O petista já repetiu esse discurso em outras ocasiões e enfatizou a necessidade de incluir novos países à lista de membros permanentes do Conselho. Atualmente apenas Estados Unidos, França, Reino Unido, Rússia e China têm poder de veto na organização.
Lula tem defendido a inclusão do Brasil, da Índia e da África do Sul ao seleto grupo. “Sua paralisia é a prova mais eloquente da necessidade e urgência de reformá-lo, conferindo-lhe maior representatividade e eficácia”, disse em seu discurso.
Lula e Guterres e Bideb convergem em discurso sobre governança global
O tema da reforma do Conselho de Segurança da ONU também foi abordado por Guterres que defendeu necessidade de reformas em instituições globais. Ele afirmou com muita ênfase que a governança global ficou parada no tempo. “O mundo mudou e nossas instituições não”, afirmou. Segundo ele, órgãos como a ONU correm o risco de em vez de resolver problemas se tornem a fonte dos problemas.
O presidente americano, Joe Biden, disse em seu discurso após a fala de Lula que o Conselho de Segurança da ONU “precisa de mais vozes”. Ele afirmou querer fazer progressos na discussão de uma reforma no próximo ano.
Dívidas de países pobres e desigualdade marcam discursos do Ocidente
Guterres, também abordou o problema da dívida externa de países em desenvolvimento. Afirmou que países da África gastam mais com o pagamento de dívidas do que com investimento em saúde pública.
Biden, por sua vez, defendeu que essas desigualdades devem ser combatidas por meio do fortalecimento de bancos internacionais de desenvolvimento, como o Banco Mundial. Ele também disse que é preciso fazer reformas no Fundo Monetário Internacional e na Organização Mundial do Comércio. Também celebrou a inclusão da União Africana no G20, o bloco de países que reúne potências industriais e países em desenvolvimento em um único fórum de discussão.
O pontos abordados pelo secretário-geral da ONU e pelo presidente americano fazem parte do esforço do Ocidente para se aproximar dos países em desenvolvimento, que estão sendo assediados pela China e pela Rússia. Eles também convergem com parte da agenda, que abordou em seu discurso a necessidade de se combater a mudança climática, a fome e a desigualdade no planeta. O presidente brasileiro vem usando essa agenda para tentar se vender internacionalmente como um porta-voz dos países em desenvolvimento.

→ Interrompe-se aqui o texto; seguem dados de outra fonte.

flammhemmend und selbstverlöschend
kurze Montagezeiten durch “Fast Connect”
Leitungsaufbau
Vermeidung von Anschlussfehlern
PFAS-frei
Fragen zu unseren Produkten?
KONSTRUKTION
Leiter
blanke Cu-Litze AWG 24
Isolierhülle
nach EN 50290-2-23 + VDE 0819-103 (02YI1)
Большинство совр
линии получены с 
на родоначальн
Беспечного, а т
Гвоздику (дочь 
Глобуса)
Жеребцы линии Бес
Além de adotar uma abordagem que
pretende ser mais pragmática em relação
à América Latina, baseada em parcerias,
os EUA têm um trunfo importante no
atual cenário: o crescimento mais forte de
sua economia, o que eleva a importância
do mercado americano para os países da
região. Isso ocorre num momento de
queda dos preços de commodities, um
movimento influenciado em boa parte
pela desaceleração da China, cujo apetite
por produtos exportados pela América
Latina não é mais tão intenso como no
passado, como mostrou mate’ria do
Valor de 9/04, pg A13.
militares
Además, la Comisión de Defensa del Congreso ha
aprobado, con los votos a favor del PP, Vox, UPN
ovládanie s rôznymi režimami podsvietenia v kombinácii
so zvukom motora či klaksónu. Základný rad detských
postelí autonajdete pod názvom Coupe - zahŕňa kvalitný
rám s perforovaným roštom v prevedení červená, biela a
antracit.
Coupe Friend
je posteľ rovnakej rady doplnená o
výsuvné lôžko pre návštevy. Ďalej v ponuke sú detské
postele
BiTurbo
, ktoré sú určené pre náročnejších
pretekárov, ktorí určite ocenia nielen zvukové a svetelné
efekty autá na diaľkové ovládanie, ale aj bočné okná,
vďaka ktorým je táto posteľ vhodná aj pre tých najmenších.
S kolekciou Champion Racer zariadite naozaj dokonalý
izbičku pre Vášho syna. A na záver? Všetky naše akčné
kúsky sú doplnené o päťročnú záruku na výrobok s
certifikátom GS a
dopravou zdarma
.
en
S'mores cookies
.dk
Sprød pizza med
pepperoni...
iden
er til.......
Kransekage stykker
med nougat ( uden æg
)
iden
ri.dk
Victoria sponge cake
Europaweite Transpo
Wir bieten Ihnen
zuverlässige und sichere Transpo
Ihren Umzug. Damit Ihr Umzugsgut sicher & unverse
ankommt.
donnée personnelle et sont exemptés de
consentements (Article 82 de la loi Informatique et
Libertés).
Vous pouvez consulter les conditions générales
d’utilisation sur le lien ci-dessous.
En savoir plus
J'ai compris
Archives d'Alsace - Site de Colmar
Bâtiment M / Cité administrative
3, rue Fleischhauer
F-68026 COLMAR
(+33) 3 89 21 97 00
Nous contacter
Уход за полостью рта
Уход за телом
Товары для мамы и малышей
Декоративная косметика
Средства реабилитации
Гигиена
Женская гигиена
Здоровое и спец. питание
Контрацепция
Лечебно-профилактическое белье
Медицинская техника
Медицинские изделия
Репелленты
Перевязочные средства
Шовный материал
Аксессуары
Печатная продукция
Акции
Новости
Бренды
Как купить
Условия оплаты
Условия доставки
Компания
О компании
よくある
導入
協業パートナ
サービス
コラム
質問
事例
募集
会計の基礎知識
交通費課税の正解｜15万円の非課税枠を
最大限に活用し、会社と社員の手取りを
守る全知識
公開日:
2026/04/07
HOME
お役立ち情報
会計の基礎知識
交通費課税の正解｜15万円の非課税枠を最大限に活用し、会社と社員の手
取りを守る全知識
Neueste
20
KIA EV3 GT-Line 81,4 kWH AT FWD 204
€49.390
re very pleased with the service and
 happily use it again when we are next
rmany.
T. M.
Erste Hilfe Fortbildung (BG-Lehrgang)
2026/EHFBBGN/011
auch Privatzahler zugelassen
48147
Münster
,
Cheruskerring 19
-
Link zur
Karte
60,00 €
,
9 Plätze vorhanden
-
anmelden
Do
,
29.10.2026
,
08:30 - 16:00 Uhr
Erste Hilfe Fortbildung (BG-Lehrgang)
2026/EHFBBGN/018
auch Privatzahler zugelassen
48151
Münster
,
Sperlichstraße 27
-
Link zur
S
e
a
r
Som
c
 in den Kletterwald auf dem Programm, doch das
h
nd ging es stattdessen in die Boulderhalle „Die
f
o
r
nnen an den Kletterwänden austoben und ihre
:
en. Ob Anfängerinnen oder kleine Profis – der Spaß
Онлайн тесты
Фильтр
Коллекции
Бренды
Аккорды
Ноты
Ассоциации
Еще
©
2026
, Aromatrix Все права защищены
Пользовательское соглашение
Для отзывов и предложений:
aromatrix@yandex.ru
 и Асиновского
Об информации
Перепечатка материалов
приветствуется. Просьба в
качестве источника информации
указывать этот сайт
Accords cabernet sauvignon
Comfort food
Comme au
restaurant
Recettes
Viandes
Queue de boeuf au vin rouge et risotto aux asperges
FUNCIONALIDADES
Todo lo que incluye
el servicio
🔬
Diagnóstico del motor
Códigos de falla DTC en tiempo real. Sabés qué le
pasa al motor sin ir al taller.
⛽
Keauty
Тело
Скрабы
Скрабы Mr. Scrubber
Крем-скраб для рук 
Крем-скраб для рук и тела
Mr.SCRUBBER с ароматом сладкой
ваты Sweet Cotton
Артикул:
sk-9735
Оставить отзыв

Porém, declarações polêmicas de Lula neste ano de apoio à Rússia contra a Ucrânia e de caráter antiamericano têm colocado o brasileiro em uma posição de coadjuvante para assumir tal papel. O papel de líder do Sul Global vem sendo disputado interncionalmente pelo líder chinês Xi Jinping e pelo presidente indiano, Narendra Modi, que não estão presentes no evento.